As hearing care professionals, there’s one particular type of hearing aid that we all are concerned about. It’s detrimental for the patient, and it can avert other people from even attempting to give hearing aids an opportunity.
They’re described as “in-the-drawer” hearing aids. Compared with behind-the-ear or in-the-canal hearing aids, ITD hearing aids never see the light of day, discouraging the patient and anyone the patient instructs about their unpleasant experience.
For the countless numbers of people that have acquired hearing aids, a good amount will give up on the possibility of healthier hearing for one reason or another. But with modern day technology, we know that this shouldn’t be the case.
But hearing aids are complicated. There are many things that can go wrong, generating an unsatisfactory experience and causing people to give up. But there are ways to protect against this, actions you can take to make certain that, with a bit of patience, you get the optimal results.
If you’ve had a bad experience in the past, know someone who has, or are thinking about giving hearing aids a shot, you’ll want to keep reading. By becoming familiar with the reasons some people give up on hearing aids, you can prevent the same mistakes.
Below are the main reasons people give up on hearing aids.
1. Investing in the wrong hearing aid or device
Let’s start with the fact that everyone’s hearing is distinct. Your hearing loss, like your fingerprint, is also unique to you. What is more, most people with hearing loss have more difficulty hearing higher-pitched sounds, like speech, as compared to other sounds.
Which means that, if you decide on a device that amplifies all sound symmetrically, like most personal sound amplifiers, sound quality will suffer, and you’ll continue to most likely be drowning out speech. You need a hearing aid that is programmed to amplify the particular sounds and frequencies you have trouble with, while suppressing background noise in the process.
Only programmable digital hearing aids have this capability.
2. Improper hearing aid programming or fitting
Given that hearing loss is unique, the hearing aid must be custom-programmed for you specifically. If the settings are inaccurate, or your hearing has changed throughout the years, your hearing expert may have to adjust the settings.
Far too often, people give up too soon, when all they need is some modification to the amplification settings. And, if your hearing changes, you might need the settings updated. Think about it like prescription glasses; when your vision changes, you update the prescription.
Also, most hearing aids are custom-formed to the contours of the ear. If you find the fit uncomfortable, it may either just take some time to get used to or you may need a new mold. Either way, this shouldn’t stop you from accomplishing better hearing.
3. Not giving hearing aids an opportunity to work
There are two problems here: 1) controlling expectations, and 2) giving up too soon.
If you think hearing aids will immediately return your hearing to normal, you’re setting yourself up for a letdown. Hearing aids will improve your hearing appreciably, but it requires some time to get used to.

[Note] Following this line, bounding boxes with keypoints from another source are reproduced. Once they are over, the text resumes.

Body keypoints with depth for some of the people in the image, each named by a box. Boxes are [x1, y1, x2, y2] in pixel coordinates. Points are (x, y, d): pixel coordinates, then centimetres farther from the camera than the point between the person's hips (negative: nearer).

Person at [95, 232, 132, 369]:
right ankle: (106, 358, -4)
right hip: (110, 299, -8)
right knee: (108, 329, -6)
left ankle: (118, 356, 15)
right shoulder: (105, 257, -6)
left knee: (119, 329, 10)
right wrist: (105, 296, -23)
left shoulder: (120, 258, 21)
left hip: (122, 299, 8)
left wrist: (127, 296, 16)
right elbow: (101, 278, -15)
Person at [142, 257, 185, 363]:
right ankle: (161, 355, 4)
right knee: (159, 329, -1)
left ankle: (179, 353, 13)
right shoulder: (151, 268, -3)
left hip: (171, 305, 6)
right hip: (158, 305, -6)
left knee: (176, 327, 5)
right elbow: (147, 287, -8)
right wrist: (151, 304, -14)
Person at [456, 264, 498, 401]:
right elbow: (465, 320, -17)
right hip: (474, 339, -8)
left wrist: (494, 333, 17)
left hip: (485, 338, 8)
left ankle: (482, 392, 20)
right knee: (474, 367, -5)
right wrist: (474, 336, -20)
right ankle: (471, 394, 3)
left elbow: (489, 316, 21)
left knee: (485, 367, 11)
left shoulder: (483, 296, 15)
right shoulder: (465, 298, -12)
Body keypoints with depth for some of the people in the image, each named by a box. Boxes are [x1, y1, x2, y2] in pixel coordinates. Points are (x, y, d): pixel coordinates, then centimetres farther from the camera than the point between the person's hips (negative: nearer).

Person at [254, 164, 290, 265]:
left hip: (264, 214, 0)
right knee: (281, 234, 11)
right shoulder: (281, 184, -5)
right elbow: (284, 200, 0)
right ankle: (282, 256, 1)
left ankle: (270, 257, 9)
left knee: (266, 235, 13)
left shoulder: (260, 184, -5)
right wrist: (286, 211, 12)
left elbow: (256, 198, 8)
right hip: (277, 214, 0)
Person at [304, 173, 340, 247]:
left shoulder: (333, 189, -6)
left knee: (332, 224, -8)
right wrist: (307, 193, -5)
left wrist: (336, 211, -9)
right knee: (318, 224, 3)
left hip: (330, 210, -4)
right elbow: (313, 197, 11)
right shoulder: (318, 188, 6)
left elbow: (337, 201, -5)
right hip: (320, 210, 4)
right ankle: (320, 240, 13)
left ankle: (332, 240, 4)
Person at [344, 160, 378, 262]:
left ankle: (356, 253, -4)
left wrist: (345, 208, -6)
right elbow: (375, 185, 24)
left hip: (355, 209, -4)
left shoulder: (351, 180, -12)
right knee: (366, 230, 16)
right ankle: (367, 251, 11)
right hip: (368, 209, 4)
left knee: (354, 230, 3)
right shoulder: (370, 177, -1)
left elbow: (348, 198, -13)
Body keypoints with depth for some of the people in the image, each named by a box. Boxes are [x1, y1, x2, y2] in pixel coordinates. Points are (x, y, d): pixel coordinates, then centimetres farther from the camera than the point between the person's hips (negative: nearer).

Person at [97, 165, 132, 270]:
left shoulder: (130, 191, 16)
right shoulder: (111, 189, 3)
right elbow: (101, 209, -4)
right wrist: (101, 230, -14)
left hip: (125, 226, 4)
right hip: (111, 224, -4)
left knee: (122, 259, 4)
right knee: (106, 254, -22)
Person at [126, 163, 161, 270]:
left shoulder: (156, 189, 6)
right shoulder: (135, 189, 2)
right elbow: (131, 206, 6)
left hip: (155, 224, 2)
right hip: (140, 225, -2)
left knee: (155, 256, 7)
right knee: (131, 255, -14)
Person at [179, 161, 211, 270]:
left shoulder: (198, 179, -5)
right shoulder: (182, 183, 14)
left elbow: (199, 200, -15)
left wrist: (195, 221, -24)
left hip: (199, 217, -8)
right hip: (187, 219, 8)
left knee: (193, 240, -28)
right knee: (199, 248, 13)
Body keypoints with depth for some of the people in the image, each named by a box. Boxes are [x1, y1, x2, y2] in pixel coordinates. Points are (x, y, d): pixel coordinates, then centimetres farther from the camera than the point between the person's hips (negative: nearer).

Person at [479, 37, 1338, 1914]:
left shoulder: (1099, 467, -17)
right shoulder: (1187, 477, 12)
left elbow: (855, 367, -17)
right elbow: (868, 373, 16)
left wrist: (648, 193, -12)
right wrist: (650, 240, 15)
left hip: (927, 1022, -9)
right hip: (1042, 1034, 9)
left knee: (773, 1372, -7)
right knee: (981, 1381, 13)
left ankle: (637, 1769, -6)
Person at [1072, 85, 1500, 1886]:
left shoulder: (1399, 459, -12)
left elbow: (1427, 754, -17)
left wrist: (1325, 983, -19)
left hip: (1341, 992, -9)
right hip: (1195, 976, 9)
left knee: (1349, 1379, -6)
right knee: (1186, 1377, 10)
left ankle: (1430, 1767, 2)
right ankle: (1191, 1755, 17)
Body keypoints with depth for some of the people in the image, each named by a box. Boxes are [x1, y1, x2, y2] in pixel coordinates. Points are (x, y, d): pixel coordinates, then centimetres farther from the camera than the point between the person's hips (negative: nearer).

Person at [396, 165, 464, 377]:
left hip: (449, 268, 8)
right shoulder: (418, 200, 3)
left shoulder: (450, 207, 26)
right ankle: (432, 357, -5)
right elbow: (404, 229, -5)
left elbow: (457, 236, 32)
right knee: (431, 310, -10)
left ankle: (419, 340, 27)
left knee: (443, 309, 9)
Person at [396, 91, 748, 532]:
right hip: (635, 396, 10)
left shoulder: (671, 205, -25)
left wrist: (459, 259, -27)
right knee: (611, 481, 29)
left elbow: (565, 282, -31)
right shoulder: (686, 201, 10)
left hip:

At the start, your hearing aids may be uncomfortable and loud. This is normal; you’ll be hearing sounds you haven’t heard in years, and the amplification will sound “off.” Your brain will adjust, but not immediately. Plan on giving your hearing aids about 6-8 weeks before your brain properly adapts to the sound.
Your patience will be worthwhile—for patients who give themselves time to adjust, satisfaction rates skyrocket to over 70 percent.
4. Not being able to hear in noisy surroundings
People with new hearing aids can become very easily overwhelmed in hectic, noisy environments with a lot of sound. This can occur for a couple different reasons.
First, if you immediately start using your new hearing aid in noisy settings—before giving yourself an opportunity to adapt to them at home—the sound can be overwhelming. Make an effort to adjust in tranquil environments before testing at a loud restaurant, for instance.
Second, you’ll have to adjust to the loud environments too, in the same way you did at home. It’s typical to have one bad experience and give up, but remember, your brain will adapt after some time.
And finally, you might just need to upgrade your hearing aids. The latest models are becoming increasingly better at filtering out background noise and boosting speech. You’ll want to take advantage of the new technology as the pace of change is rapid.
It’s true that hearing aids are not for everyone, but the next time you hear a story about how hearing aids don’t work, you should begin asking yourself if any of the above applies.
The fact that hearing aids didn’t work for somebody else doesn’t necessarily mean they won’t work out for you, especially if you work with a trustworthy hearing care professional. And if you’ve had a bad experience in the past yourself, maybe a clean start, better technology, and professional care will make all the difference.